Man könnte nun eine Menge unterstellen. Beispielsweise, dass der Mann, dem wir den Neubau des Folkwang Museums in Essen (David Chipperfield) zu verdanken haben, sich an diesem Dienstag nicht wohl gefühlt hatte. Oder dass Mausbach, dem das Thyssen-Projekt als treibendem Mitinitiator des Einheitsdenkmals gleich gegenüber, von Anfang an ein Dorn im Auge war, und er den Anruf von Beitz entsprechend lancierte. Oder dass die Berliner Zeitung diese Ente baute, um auf diesen und anderen Online-Seiten zitiert zu werden ...

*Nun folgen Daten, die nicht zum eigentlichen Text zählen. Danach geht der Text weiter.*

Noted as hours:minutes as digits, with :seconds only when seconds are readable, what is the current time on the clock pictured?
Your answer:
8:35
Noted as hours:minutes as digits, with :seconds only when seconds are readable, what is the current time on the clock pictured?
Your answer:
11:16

Die Thyssener schickten uns auf Nachfrage per Email eine "Stellungnahme zum Artikel 'ThyssenKrupp baut nicht vor dem Staatsratsgebäude' aus der Berliner Zeitung vom 01.03.2012". Hierin erklären sie, dass die Aussagen von Florian Mausbach zum Telefongespräch "nicht den tatsächlichen Aussagen [entsprechen], die Prof. Dr. h.c. mult. Berthold Beitz in einem Telefonat mit Florian Mausbach getroffen hat. Darüber hinaus ist zwischen den Beteiligten ausdrücklich eine vertrauliche Behandlung der Inhalte des Telefonats vereinbart worden." Dieser Verweis auf einen Maulkorb sorgt in der Sache natürlich nicht für Klarheit, im Gegenteil bekommt man den Eindruck, hier solle etwas unter den Teppich gekehrt werden.

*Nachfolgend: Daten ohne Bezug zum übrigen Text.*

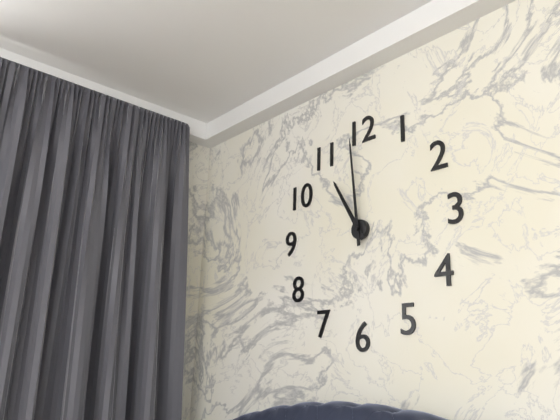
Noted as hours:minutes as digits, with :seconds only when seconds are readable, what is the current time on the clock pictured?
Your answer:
10:59
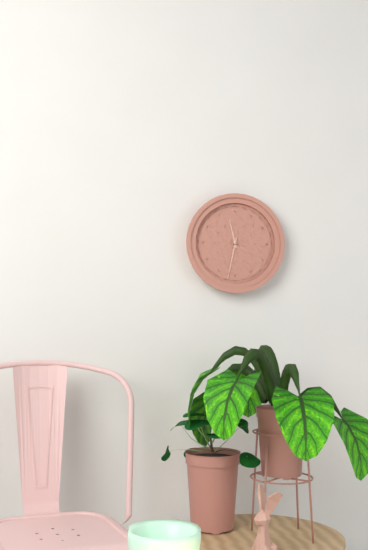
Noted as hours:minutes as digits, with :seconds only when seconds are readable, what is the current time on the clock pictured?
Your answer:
11:32
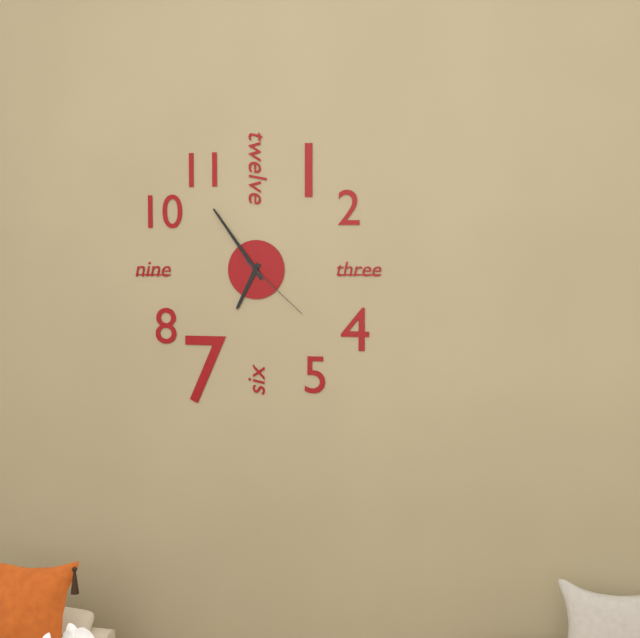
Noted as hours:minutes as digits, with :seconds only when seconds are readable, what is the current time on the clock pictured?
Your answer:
6:54:22
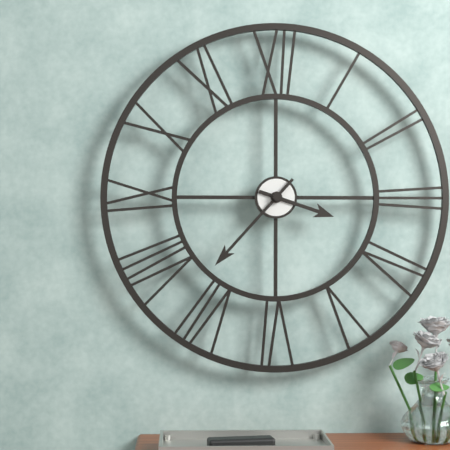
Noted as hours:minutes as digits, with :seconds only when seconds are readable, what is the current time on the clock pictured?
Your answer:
3:37
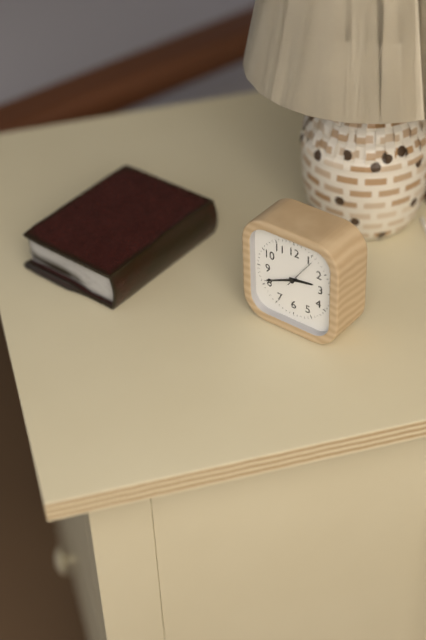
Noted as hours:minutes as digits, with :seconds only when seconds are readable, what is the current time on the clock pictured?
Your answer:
2:41
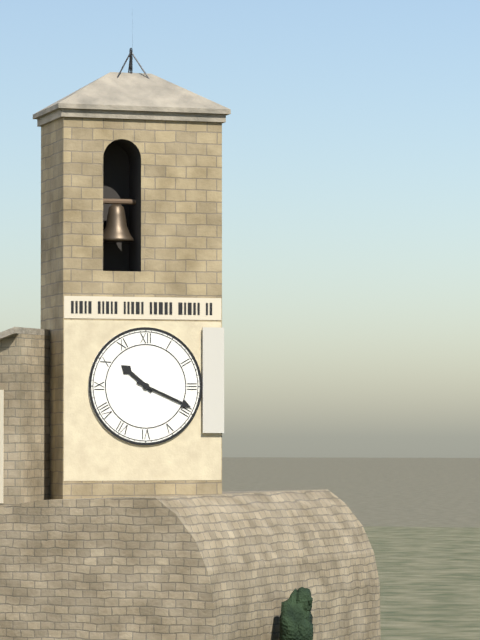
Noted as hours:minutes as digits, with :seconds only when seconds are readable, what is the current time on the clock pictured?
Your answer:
10:19
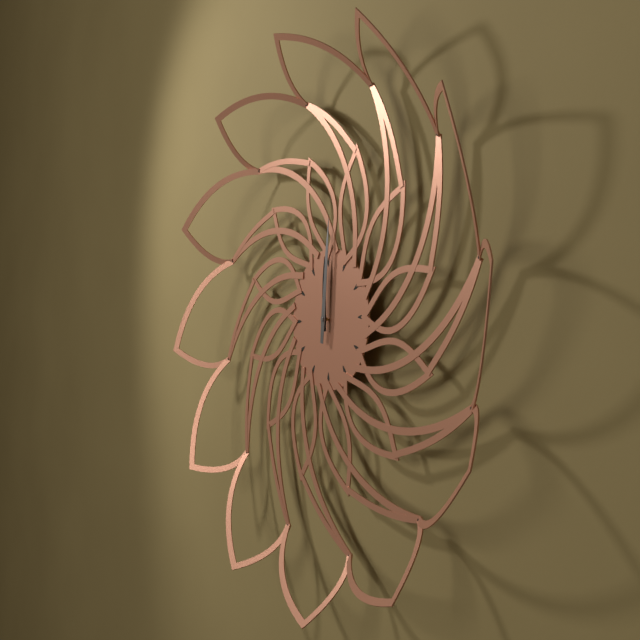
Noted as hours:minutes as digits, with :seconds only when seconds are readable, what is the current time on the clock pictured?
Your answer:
12:01
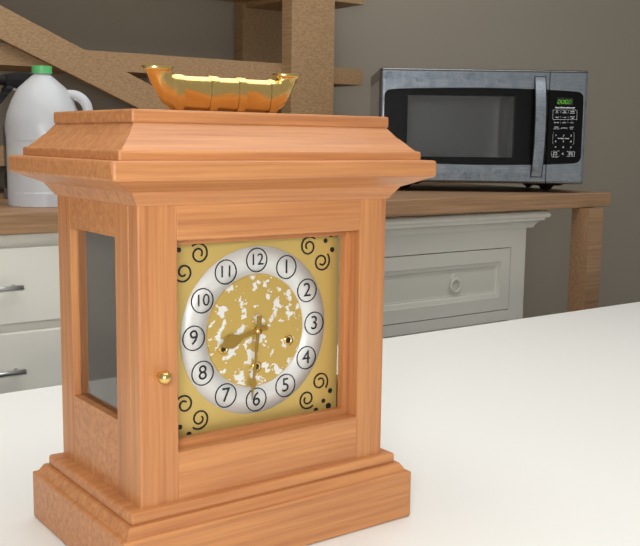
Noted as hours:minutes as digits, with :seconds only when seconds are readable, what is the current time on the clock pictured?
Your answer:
8:31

Aufhorchen lassen einen dann noch die beiden abschließenden Sätze: "Die Darstellung, dass der ThyssenKrupp Konzern nicht vor dem Staatsratsgebäude baut, ist nicht korrekt. ThyssenKrupp hat hierzu noch keine Entscheidung getroffen." Das klingt nach "Ende offen", und vielleicht ziehen die ThyssenKruppianer dann doch in die Bauakademie-Attrappe ... die natürlich dafür endlich wiederhergerichtet werden wird, ganz ohne Wettbewerb, streng nach Schinkel. Wir bleiben dran. Be. K.